* [AUFGABE 1]
Beantworte anhand des Textes über Erasinides diese Fragen:
(a) In welchem Jahr wurde Erasinides zu einem der zehn athenischen Feldherrn gewählt?
(b) Wie viele Schiffe verloren die Athener beim Seegefecht am Eingang des Hafens von Mytilene, und wie viele hatten sie insgesamt?
(c) Welcher der Feldherrn sollte in Mytilene bleiben?
* [AUFGABE 2] Fasse im Text über Erasinides den Absatz, der mit „Erasinides wurde nach seiner Ernennung“ beginnt, als Liste zusammen und behalte die wichtigsten Fakten.
* [AUFGABE 3] Setze den Text über Erasinides nach seinem letzten Satz fort.

* [ZITIERTER ABSCHNITT]

────────────────

407 v. Chr. wurde Erasinides zu einem der zehn athenischen Feldherrn gewählt, die den Oberbefehlshaber Alkibiades, der beim Volk nach der verlorenen Seeschlacht bei Notion wiederum in Ungnade gefallen war, ablösen und ersetzen sollten. Aus den Jahren zuvor sind keine Nachrichten über ihn bekannt. Der Geschichtsschreiber Thukydides, der ausführlich über die ersten beiden Jahrzehnte des Peloponnesischen Krieges berichtet, erwähnt ihn nicht.

Erasinides wurde nach seiner Ernennung mit einem Kommando in den kleinasiatischen Gewässern betraut, wo sich eine starke spartanische Flotte aufhielt. Gemeinsam mit seinen Feldherrnkollegen Leon und Konon musste sich Erasinides - wie Xenophon berichtet - dort 406 v. Chr. vor einem übermächtigen spartanischen Verband unter dem Admiral Kallikratidas in den Hafen von Mytilene auf Lesbos flüchten, der in athenischer Hand war. Bei einem Seegefecht am Eingang dieses Hafens verloren die Athener 30 von ihren 70 Schiffen und wurden fortan von Kallikratidas belagert.

Um die Nachricht von dieser gefährlichen Lage, die zu einer Katastrophe für die attische Flotte zu führen drohte, nach Athen zu übermitteln und Verstärkung heranzuholen, beschloss man, dass zwei Schiffe die spartanische Belagerungssperre vor dem Hafen von Mytilene durchbrechen und versuchen sollten, nach Athen zu gelangen. Offenbar - Xenophon schweigt zu den Einzelheiten - wurde beschlossen, dass Konon in Mytilene bleiben sollte, während Erasinides und Leon mit je einem Schiff versuchen sollten, in unterschiedliche Richtungen (aufs offene Meer hinaus und in Richtung Hellespont) zu entkommen.

────────────────

* [ANGEZEIGTE DATEN]
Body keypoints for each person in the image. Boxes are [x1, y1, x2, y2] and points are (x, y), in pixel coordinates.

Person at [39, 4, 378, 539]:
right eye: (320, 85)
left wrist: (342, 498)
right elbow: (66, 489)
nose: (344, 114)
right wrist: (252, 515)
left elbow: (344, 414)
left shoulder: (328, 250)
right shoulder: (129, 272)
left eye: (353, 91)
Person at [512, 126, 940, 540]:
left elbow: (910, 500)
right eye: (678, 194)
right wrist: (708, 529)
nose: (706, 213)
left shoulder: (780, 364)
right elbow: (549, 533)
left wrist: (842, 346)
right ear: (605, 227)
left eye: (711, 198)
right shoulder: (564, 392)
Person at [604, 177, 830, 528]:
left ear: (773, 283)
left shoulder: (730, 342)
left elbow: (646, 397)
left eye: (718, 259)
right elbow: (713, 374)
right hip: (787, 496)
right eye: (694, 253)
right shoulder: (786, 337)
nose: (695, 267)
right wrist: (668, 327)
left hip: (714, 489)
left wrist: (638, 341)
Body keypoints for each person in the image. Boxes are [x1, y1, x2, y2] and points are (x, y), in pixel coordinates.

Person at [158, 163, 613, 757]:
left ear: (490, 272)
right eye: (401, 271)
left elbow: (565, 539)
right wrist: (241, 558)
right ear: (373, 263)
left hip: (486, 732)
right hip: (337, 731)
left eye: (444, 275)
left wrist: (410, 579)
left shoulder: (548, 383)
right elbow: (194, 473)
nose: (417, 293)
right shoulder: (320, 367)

────────────────

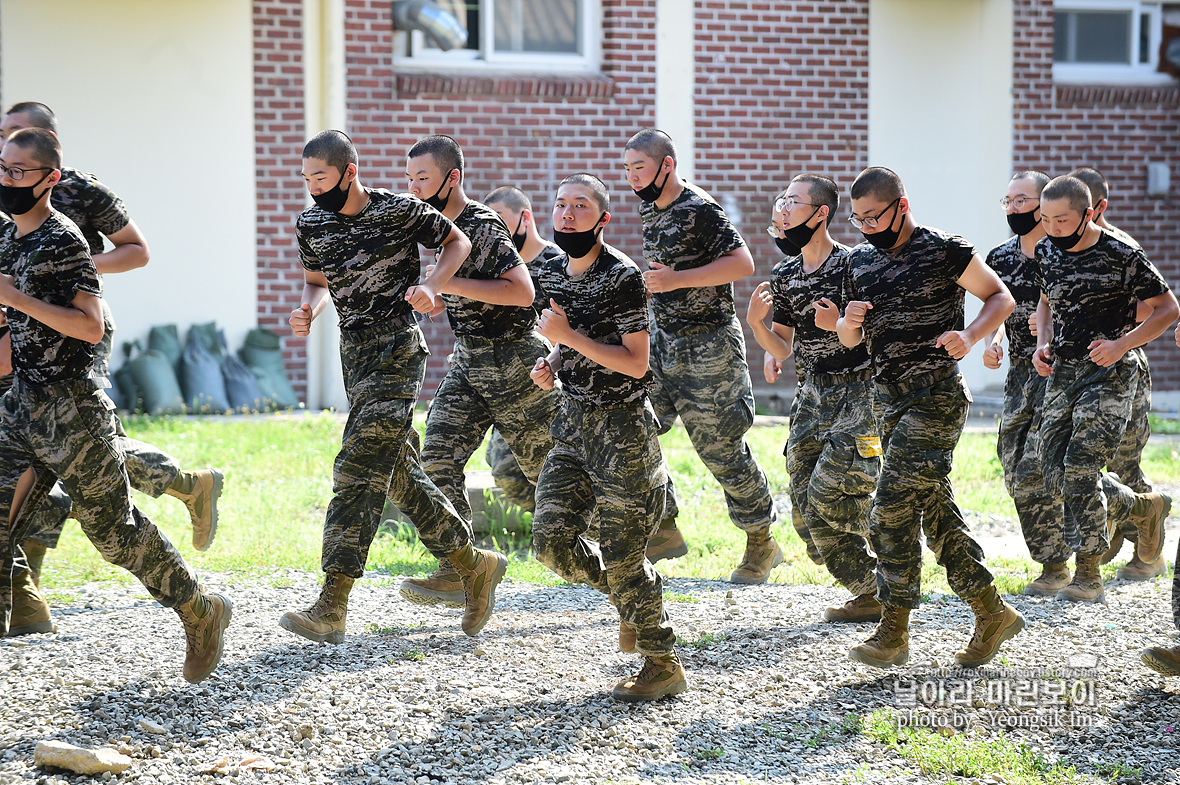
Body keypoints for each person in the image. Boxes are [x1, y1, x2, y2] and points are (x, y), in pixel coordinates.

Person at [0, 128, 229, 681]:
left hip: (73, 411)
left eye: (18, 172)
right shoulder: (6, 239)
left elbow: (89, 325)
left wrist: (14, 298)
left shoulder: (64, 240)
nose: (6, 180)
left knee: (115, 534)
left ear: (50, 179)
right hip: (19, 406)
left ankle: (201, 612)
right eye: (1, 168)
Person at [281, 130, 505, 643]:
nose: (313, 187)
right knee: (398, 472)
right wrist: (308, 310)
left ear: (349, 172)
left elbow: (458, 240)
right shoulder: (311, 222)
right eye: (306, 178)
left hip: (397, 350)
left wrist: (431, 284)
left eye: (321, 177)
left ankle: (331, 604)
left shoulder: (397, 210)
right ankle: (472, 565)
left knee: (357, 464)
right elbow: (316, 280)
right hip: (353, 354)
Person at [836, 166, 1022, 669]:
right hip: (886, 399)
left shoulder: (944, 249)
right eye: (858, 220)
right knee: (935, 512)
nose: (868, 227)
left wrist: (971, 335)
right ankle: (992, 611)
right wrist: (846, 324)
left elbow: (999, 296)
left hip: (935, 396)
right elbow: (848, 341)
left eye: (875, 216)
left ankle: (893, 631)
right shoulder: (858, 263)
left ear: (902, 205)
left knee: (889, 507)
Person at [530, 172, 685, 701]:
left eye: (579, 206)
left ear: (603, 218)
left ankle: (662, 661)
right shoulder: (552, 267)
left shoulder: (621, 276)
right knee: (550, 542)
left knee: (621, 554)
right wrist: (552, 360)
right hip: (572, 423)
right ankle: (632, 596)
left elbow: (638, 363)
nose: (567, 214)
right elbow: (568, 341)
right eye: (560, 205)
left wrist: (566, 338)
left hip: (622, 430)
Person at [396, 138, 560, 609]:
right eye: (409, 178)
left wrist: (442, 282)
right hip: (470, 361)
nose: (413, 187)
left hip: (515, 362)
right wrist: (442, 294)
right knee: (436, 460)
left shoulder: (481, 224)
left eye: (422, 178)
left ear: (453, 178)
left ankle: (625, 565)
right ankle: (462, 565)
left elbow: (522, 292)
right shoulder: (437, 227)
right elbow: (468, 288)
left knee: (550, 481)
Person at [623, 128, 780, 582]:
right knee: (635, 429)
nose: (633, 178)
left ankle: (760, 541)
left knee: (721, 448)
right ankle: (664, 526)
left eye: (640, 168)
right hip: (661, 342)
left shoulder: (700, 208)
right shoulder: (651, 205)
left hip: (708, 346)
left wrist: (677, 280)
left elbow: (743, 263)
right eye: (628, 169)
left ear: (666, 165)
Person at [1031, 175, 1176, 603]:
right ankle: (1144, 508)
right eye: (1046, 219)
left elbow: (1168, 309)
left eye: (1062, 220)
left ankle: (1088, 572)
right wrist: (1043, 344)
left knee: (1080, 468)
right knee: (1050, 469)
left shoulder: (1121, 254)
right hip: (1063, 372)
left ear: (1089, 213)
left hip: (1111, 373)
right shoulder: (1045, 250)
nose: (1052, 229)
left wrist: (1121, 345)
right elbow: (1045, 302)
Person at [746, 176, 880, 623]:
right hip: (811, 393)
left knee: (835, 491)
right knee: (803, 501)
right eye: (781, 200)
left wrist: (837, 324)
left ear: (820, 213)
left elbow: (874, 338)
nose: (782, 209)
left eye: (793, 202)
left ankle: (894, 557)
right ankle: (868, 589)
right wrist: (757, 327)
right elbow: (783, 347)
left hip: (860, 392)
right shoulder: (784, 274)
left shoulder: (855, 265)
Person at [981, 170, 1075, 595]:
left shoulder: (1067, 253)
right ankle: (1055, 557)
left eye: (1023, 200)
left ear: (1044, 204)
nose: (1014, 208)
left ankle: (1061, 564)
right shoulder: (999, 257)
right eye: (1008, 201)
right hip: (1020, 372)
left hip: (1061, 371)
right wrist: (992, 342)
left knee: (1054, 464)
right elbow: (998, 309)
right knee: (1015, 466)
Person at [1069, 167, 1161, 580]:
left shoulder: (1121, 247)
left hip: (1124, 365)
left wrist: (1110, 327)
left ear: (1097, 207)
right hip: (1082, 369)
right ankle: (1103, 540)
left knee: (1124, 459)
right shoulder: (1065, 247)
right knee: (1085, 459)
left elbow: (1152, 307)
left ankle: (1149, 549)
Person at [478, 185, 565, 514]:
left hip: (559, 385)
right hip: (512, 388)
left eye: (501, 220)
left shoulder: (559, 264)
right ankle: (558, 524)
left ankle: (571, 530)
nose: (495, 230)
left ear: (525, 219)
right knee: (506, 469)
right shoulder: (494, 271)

────────────────

* [AUSGABE 1]
(a) 407 v. Chr.
(b) Sie verloren 30 von ihren 70 Schiffen.
(c) Konon.

* [AUSGABE 2]
- Nach seiner Ernennung erhielt Erasinides ein Kommando in den kleinasiatischen Gewässern, wo eine starke spartanische Flotte lag.
- 406 v. Chr. flüchtete er laut Xenophon mit Leon und Konon vor einem übermächtigen spartanischen Verband unter Admiral Kallikratidas in den Hafen von Mytilene auf Lesbos, der in athenischer Hand war.
- Bei einem Seegefecht am Hafeneingang verloren die Athener 30 ihrer 70 Schiffe.
- Anschließend wurden sie von Kallikratidas belagert.

* [AUSGABE 3]
Die von dem Ausbruchsversuch überraschten Spartaner verfolgten ausschließlich das von Leon befehligte Schiff, das die Flucht aufs offene Meer hinaus unternahm. Dieses Schiff wurde nach einer Verfolgungsjagd gestellt und im Kampf erobert. Das andere von Erasinides befehligte Schiff konnte unterdessen ungehindert in Richtung Hellespont entweichen und gelangte von dort nach Athen. Am Hellespont scheint Erasinides Unterstützung zur Weiterfahrt und zugleich jenes Geld erhalten zu haben, das ihm später zum Verhängnis werden sollte. In Athen angelangt berichtete er über die Lage in Mytilene. Daraufhin wurde auf Volksbeschluss eine Verstärkung nach Lesbos entsandt, die schließlich auf über 150 Schiffe anwuchs. Erasinides bekam ein Kommando über einen Teil dieser Schiffe, die bei den Arginusen-Inseln auf die nun zahlenmäßig schwächere spartanische Flotte stießen.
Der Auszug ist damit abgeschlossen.